━━━━━ READING TEXT ━━━━━
Everlost
- The cover of Everlost
- Author: Neal Shusterman
- Language: English
- Series: Skinjacker Trilogy
- Genre: Fantasy
- Publisher: Simon & Schuster
- Publication date: 2007
- Media type: Print (hardback & e-book)
- Pages: 492
- ISBN: 1-84738-504-4
- OCLC: 62282121
- Followed by: Everwild

= Everlost =

2006 fantasy novel by Neal Shusterman

Everlost is a fantasy book published in 2006 by the young adult author Neal Shusterman. The story is the first in the Skinjacker trilogy that takes place in Everlost, the place between life and death.

== Setting ==
Everlost is a place between life and death where some children end up after getting lost in their journey to the afterlife. These lost children, or Afterlights as they are called, are unseen by the living world. The afterlights for the most part cannot interact with the real world and will sink to the Earth's core if they stay still. It is implied that this fate has befallen to a great many afterlights. They can interact with certain objects that are loved so much by their owners that, when the object breaks, it crosses over to Everlost, unbroken, and is given a place there for eternity. The same is for certain places that were destroyed (the twin towers are used as an example) that were loved and cherished by many people and will never be forgotten. There are no adults in Everlost presumably because they know where they are going.

== Plot ==
Nick and Allie are saved by a boy named Lief after waking up in a ghostly parallel to the real world. He tells them that they are "Afterlights" and cannot be seen by the living. Afterlights are somewhat like ghosts, retaining the exact appearance they had when they died. He warns them of a feared monster called the McGill, as well as various groups such as the Altar Boys and Johnie-0. Determined to find a way back home, they journey to New York City together. There they meet Mary Hightower, who is known as the "mother" amongst the Afterlights. She lives in the destroyed World Trade Center, and takes care of children under her guidance. Having lived there for centuries, she has published hundreds of books about the life and rules of Everlost. Places like the Twin Towers exist here because they were valued enough to cross into Everlost after being destroyed. They settle down, but Allie is not content. Allie notices other Afterlights at the Twin Towers keep repeating and doing the same thing every day, becoming stuck in ruts. Allie sets out with Nick and Lief to see whether he has special powers and they meet The Haunter. Allie gets Lief and Nick captured by The Haunter and learns that she can pick up living things and also possess living people, or "Skinjack". Allie explores her power while Nick begins to discover his own purpose.
━━━━━
_REQUIREMENT:_ Continue the Everlost article from the last sentence of its plot summary.
━━━━━ RECORDS SUPPLIED ━━━━━
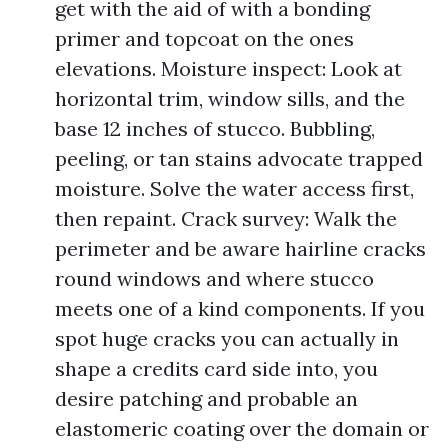
get with the aid of with a bonding
primer and topcoat on the ones
elevations. Moisture inspect: Look at
horizontal trim, window sills, and the
base 12 inches of stucco. Bubbling,
peeling, or tan stains advocate trapped
moisture. Solve the water access first,
then repaint. Crack survey: Walk the
perimeter and be aware hairline cracks
round windows and where stucco
meets one of a kind components. If you
spot huge cracks you can actually in
shape a credits card side into, you
desire patching and probable an
elastomeric coating over the domain or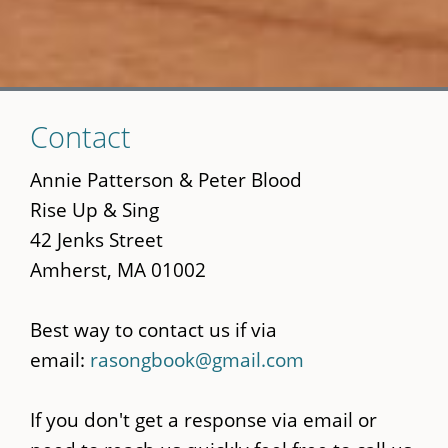
Skip
Contact
to
main
Annie Patterson & Peter Blood
content
Rise Up & Sing
42 Jenks Street
Amherst, MA 01002
Best way to contact us if via
email:
rasongbook@gmail.com
If you don't get a response via email or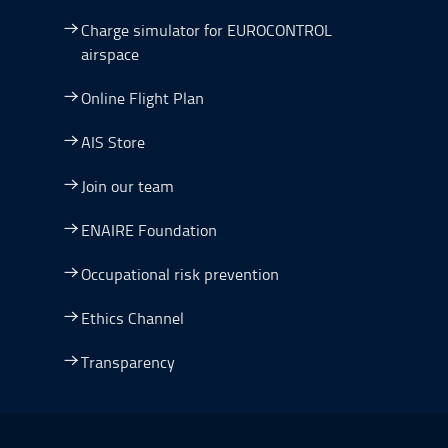
Charge simulator for EUROCONTROL
airspace
Online Flight Plan
AIS Store
Join our team
ENAIRE Foundation
Occupational risk prevention
Ethics Channel
Transparency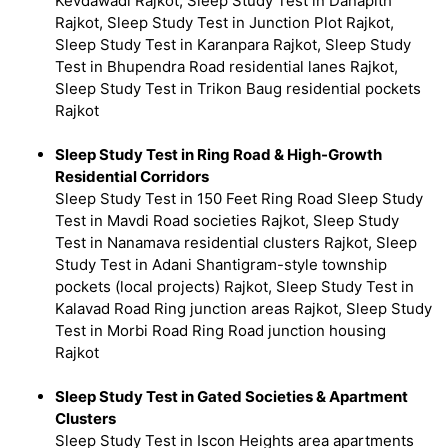
Kevdawadi Rajkot, Sleep Study Test in Danapith
Rajkot, Sleep Study Test in Junction Plot Rajkot,
Sleep Study Test in Karanpara Rajkot, Sleep Study
Test in Bhupendra Road residential lanes Rajkot,
Sleep Study Test in Trikon Baug residential pockets
Rajkot
Sleep Study Test in Ring Road & High-Growth
Residential Corridors
Sleep Study Test in 150 Feet Ring Road Sleep Study
Test in Mavdi Road societies Rajkot, Sleep Study
Test in Nanamava residential clusters Rajkot, Sleep
Study Test in Adani Shantigram-style township
pockets (local projects) Rajkot, Sleep Study Test in
Kalavad Road Ring junction areas Rajkot, Sleep Study
Test in Morbi Road Ring Road junction housing
Rajkot
Sleep Study Test in Gated Societies & Apartment
Clusters
Sleep Study Test in Iscon Heights area apartments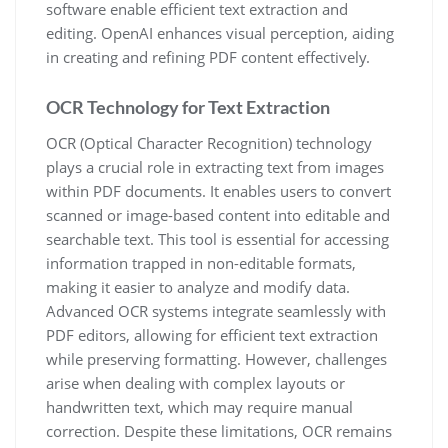
software enable efficient text extraction and
editing. OpenAI enhances visual perception, aiding
in creating and refining PDF content effectively.
OCR Technology for Text Extraction
OCR (Optical Character Recognition) technology
plays a crucial role in extracting text from images
within PDF documents. It enables users to convert
scanned or image-based content into editable and
searchable text. This tool is essential for accessing
information trapped in non-editable formats,
making it easier to analyze and modify data.
Advanced OCR systems integrate seamlessly with
PDF editors, allowing for efficient text extraction
while preserving formatting. However, challenges
arise when dealing with complex layouts or
handwritten text, which may require manual
correction. Despite these limitations, OCR remains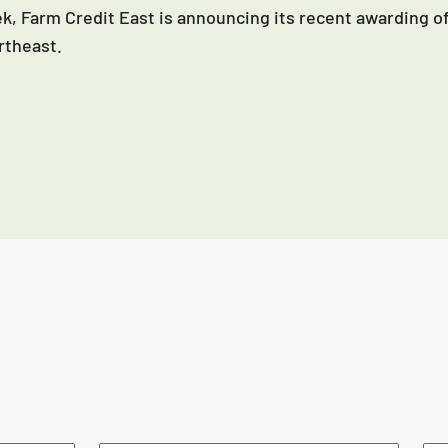
k, Farm Credit East is announcing its recent awarding of
rtheast.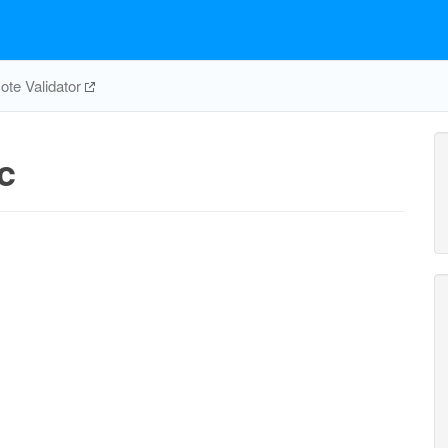
te Validator
c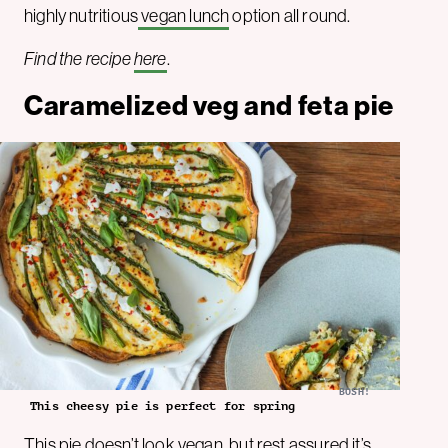
highly nutritious
vegan lunch
option all round.
Find the recipe
here
.
Caramelized veg and feta pie
BOSH!
This cheesy pie is perfect for spring
This pie doesn’t look vegan, but rest assured it’s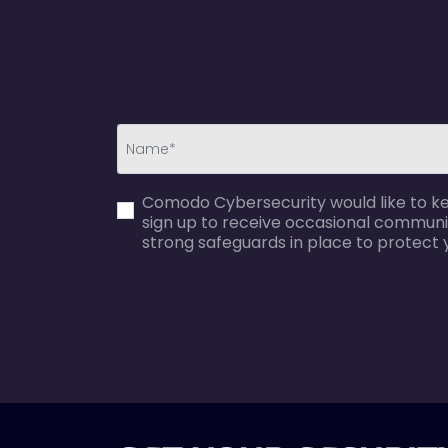
first_name-
Comodo Cybersecurity would like to kee
error
sign up to receive occasional communi
strong safeguards in place to protect 
agreecheck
━━━━━
_RESPONSE:_
Allie is captured by the McGill, a grotesque monster who controls a ship full of Afterlights who fear him. The McGill has taken hundreds of Afterlights, including Nick and Lief/Troy prisoner. They are all hung by their ankles like pieces of meat. Since fortune cookies in Everlost always tell the truth, McGill believes he can come back to life if he collects a thousand souls. Allie can manipulate the McGill and grow close to him as she attempts to save Nick and Lief. She makes him think that she can teach him to skinjack, even though only those who come to Everlost with the ability can. The real identity of the McGill is revealed—he is a boy named Mikey McGill, the younger brother of Mary Hightower (really Megan McGill). Mikey and Megan died at the same time and after they awoke as Afterlights they went to their home. There, Megan watched as Mikey sank into the earth. However, unbeknownst to her Mikey was able to claw his way out of the center of the Earth through pure force of will, but over time evolved into a hideous monster, reflective of his anger.

Mary, also known by others as the Sky Witch, had been lying to the children. She stole the coins that all Afterlights invariably have when they wake up. The coins allow them to leave Everlost when they are ready, but Mary misguidedly believes that the light at the end of the tunnel is malicious and that children should stay in Everlost forever. Nick receives the nickname "Chocolate Ogre" because of the chocolate stain on his face, and Mary spreads rumors about how he sends Afterlights away by luring them in with the smell of chocolate.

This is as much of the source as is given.